The log level for individual parts of the hierarchy can be set by
using a configuration option containing the path to the respective
hierarchy level.
For example, in order to enable DEBUG messages for all classes in
the com.aquenos.cassandra.pvarchiver
package (and
its sub-packages), one could set
logging.com.aquenos.cassandra.pvarchiver.level
to
DEBUG
.
The path to the log file can be specified using the
logging.file
option.
If no log file is specified (the default),
log messages are only written to the standard output.
In order to log to more than one log file (for example depending
on the log level or the class writing the log message) or in order
to disable logging to the standard output, one has to specify a
custom logback configuration file (see the next section).
When the configuration options directly available through the
Cassandra PV Archiver server configuration-file are not sufficient,
one can specify a custom Logback configuration file.
The path to this file is specified using the
logging.config
option.
The
information
available in the
Spring Boot Reference Guide
might be useful when using this option.
In addition to the configuration options that can be specified in the
server’s configuration file, there are two environment variables that
can be passed to the server’s startup script.

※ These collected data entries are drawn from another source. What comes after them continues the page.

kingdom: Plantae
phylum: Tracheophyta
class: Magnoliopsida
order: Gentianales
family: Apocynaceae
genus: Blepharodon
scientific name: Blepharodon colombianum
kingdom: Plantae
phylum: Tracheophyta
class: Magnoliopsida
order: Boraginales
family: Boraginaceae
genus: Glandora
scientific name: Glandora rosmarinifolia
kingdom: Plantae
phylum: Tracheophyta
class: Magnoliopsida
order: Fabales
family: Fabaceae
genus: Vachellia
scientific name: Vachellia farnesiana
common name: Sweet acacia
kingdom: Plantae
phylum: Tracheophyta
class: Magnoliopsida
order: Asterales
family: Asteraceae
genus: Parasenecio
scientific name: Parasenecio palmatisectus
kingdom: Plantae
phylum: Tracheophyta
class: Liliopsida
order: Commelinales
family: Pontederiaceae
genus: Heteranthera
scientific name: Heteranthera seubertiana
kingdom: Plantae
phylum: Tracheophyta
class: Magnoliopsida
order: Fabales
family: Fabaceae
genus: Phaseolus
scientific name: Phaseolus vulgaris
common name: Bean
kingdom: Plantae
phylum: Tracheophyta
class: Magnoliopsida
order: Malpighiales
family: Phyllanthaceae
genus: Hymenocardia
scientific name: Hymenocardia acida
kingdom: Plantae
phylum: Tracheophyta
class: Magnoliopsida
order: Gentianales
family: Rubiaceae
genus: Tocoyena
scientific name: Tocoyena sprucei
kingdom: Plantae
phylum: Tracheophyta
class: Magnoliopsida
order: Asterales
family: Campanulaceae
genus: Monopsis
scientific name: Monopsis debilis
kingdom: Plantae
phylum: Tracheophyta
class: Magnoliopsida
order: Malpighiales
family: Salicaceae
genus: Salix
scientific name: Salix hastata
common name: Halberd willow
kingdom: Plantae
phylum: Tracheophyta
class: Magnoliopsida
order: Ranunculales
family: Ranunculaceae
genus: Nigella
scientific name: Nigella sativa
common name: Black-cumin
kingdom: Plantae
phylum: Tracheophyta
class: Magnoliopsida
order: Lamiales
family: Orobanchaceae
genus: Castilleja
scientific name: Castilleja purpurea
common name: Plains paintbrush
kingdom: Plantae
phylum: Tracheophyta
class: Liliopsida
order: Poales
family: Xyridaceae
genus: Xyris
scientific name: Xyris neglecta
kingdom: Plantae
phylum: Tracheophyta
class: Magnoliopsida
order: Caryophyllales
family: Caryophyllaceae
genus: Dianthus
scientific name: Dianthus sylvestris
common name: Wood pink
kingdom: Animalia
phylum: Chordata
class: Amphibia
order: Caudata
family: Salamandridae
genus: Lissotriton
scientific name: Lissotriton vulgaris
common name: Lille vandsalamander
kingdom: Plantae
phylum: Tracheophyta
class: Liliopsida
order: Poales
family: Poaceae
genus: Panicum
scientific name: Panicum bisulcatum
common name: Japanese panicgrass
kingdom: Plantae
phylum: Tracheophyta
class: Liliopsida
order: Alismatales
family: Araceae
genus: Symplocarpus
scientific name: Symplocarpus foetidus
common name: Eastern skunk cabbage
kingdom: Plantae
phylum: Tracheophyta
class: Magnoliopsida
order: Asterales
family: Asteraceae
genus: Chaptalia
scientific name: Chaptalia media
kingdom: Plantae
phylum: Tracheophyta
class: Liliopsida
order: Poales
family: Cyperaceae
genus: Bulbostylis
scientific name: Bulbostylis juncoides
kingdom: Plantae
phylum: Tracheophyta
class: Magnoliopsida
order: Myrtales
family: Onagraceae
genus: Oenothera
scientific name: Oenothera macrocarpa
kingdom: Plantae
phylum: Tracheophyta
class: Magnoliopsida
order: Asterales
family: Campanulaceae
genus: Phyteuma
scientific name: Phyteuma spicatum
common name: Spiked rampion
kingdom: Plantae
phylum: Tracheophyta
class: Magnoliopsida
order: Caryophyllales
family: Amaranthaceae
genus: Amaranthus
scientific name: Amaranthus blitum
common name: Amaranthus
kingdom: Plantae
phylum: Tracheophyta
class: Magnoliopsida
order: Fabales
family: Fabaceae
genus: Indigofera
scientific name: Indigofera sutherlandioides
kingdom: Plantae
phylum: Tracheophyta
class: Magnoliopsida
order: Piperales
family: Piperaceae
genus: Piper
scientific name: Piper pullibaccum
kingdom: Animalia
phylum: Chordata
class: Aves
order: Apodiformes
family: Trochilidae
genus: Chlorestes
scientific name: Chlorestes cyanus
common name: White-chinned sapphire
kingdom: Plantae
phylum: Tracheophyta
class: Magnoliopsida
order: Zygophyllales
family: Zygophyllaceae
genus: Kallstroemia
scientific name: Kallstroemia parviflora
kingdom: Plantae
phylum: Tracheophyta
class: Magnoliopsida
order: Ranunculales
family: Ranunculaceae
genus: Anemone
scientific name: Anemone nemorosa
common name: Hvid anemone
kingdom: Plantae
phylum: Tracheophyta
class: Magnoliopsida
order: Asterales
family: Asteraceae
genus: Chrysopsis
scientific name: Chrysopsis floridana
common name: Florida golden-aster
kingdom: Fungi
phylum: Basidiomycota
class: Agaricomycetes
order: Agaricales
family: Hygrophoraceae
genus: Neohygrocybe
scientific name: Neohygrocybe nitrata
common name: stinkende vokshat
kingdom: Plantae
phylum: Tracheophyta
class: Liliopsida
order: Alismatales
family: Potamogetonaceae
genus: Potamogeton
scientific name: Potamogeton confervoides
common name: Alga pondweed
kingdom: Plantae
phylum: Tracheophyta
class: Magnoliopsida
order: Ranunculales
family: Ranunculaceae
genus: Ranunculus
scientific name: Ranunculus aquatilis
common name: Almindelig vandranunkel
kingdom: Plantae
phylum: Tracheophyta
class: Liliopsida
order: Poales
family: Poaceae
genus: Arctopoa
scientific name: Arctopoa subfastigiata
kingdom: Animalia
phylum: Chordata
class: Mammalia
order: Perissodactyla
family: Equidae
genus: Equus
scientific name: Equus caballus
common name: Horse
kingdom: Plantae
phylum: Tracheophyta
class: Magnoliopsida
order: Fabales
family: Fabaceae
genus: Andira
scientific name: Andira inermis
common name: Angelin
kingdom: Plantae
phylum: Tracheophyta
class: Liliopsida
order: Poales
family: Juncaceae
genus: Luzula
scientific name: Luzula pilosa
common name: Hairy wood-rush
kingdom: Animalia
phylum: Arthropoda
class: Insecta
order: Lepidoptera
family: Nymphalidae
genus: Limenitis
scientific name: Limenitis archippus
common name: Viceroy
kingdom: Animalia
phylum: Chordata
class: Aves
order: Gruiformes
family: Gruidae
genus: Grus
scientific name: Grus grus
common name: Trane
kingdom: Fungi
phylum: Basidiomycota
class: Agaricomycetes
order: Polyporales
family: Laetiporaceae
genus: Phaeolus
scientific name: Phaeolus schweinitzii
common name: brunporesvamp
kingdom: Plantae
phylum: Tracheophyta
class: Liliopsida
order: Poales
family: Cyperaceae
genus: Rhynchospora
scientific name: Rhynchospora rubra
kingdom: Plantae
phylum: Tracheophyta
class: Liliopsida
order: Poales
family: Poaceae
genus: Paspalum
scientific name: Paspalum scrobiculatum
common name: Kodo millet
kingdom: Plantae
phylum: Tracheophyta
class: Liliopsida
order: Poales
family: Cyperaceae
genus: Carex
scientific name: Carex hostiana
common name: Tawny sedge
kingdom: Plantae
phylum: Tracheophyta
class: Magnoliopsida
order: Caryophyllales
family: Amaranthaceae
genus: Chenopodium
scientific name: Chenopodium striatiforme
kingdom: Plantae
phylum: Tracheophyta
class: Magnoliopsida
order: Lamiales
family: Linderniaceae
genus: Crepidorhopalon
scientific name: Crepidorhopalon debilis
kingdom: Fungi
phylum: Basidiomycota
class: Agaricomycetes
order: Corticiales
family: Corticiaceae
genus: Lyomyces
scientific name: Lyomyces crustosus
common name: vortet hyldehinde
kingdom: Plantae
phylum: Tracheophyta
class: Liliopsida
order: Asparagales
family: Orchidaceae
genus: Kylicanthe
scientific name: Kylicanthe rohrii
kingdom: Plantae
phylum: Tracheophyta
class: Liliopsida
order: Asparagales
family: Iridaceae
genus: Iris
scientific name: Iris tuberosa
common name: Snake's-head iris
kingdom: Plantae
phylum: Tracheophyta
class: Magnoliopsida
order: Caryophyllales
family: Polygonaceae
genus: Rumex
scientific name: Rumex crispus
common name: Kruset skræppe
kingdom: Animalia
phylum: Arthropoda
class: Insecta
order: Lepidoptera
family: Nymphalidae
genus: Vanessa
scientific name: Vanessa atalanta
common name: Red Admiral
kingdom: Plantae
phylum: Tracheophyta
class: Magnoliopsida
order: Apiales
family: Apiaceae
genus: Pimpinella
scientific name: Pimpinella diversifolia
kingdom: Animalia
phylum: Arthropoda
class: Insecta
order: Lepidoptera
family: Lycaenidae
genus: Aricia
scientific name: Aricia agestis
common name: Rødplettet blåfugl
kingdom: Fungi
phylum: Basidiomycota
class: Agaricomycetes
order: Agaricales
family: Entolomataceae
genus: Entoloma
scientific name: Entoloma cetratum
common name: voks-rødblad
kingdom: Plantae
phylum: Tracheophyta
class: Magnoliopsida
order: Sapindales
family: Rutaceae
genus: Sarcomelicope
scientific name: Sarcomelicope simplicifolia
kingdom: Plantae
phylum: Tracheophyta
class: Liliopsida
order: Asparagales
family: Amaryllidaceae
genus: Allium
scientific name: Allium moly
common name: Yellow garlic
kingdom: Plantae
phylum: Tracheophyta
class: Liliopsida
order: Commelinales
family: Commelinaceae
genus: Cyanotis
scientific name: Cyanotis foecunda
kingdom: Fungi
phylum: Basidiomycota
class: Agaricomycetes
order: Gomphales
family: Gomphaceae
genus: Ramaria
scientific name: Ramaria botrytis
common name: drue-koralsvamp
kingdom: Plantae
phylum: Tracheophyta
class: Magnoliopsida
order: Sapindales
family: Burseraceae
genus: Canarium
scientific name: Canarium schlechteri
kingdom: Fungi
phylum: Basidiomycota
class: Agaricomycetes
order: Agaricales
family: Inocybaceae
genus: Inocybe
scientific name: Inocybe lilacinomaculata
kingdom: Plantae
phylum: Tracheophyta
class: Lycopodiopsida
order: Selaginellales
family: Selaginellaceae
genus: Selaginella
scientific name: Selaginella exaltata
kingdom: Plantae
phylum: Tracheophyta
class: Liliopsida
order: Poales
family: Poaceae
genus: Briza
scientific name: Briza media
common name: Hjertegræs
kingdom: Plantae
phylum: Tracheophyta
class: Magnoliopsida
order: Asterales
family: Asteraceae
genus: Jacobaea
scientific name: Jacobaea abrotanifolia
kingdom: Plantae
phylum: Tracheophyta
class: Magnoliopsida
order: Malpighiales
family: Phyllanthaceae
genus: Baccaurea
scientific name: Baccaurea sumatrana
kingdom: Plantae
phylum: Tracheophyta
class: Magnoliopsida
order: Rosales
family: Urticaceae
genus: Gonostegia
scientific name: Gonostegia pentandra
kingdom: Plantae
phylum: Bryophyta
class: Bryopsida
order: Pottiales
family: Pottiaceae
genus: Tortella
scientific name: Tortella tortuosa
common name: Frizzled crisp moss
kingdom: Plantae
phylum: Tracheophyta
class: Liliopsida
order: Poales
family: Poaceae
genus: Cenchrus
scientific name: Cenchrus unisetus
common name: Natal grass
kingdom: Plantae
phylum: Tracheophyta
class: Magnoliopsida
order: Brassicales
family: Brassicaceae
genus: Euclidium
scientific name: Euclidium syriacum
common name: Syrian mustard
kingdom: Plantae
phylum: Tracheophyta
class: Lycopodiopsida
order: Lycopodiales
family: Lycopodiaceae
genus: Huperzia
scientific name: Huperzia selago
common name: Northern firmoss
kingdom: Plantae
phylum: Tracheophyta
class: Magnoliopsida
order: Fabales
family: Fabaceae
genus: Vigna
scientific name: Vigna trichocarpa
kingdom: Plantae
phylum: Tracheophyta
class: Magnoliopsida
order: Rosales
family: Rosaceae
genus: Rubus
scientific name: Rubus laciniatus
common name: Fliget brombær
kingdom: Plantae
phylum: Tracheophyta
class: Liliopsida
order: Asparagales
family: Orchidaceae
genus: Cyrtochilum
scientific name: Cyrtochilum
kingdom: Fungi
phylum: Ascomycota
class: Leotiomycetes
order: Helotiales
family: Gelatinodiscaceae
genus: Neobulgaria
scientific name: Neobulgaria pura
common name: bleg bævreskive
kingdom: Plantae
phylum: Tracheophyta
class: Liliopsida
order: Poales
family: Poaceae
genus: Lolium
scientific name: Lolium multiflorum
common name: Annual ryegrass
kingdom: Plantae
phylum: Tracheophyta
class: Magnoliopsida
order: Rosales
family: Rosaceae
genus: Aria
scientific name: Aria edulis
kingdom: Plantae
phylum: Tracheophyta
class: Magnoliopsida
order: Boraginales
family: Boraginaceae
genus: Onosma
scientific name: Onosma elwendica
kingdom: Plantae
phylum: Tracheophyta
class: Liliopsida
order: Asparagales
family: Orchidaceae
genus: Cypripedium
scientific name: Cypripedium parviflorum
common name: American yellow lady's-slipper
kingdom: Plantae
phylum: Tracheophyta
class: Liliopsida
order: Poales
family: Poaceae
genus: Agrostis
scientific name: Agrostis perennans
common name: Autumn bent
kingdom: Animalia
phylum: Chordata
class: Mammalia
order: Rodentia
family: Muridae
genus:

When using the Debian package, these environment variables should be
set in the file
/etc/default/cassandra-pv-archiver-server
.
The first environment variable is JAVA_HOME
.
It specifies the path to the JRE.
When starting the Java process, the server’s startup scripts uses the
$JAVA_HOME/bin/java
executable
(%JAVA_HOME%/bin/java.exe
on Windows).
When JAVA_HOME
is not set, the startup script uses the
java
executable that is in the search
PATH
of the shell executing the startup script.
The second environment variable is JAVA_OPTS
.
When set, the value of this environment variable is added to the
parameters passed to the java
executable.
It can be used to configure JVM options like the maximum heap size.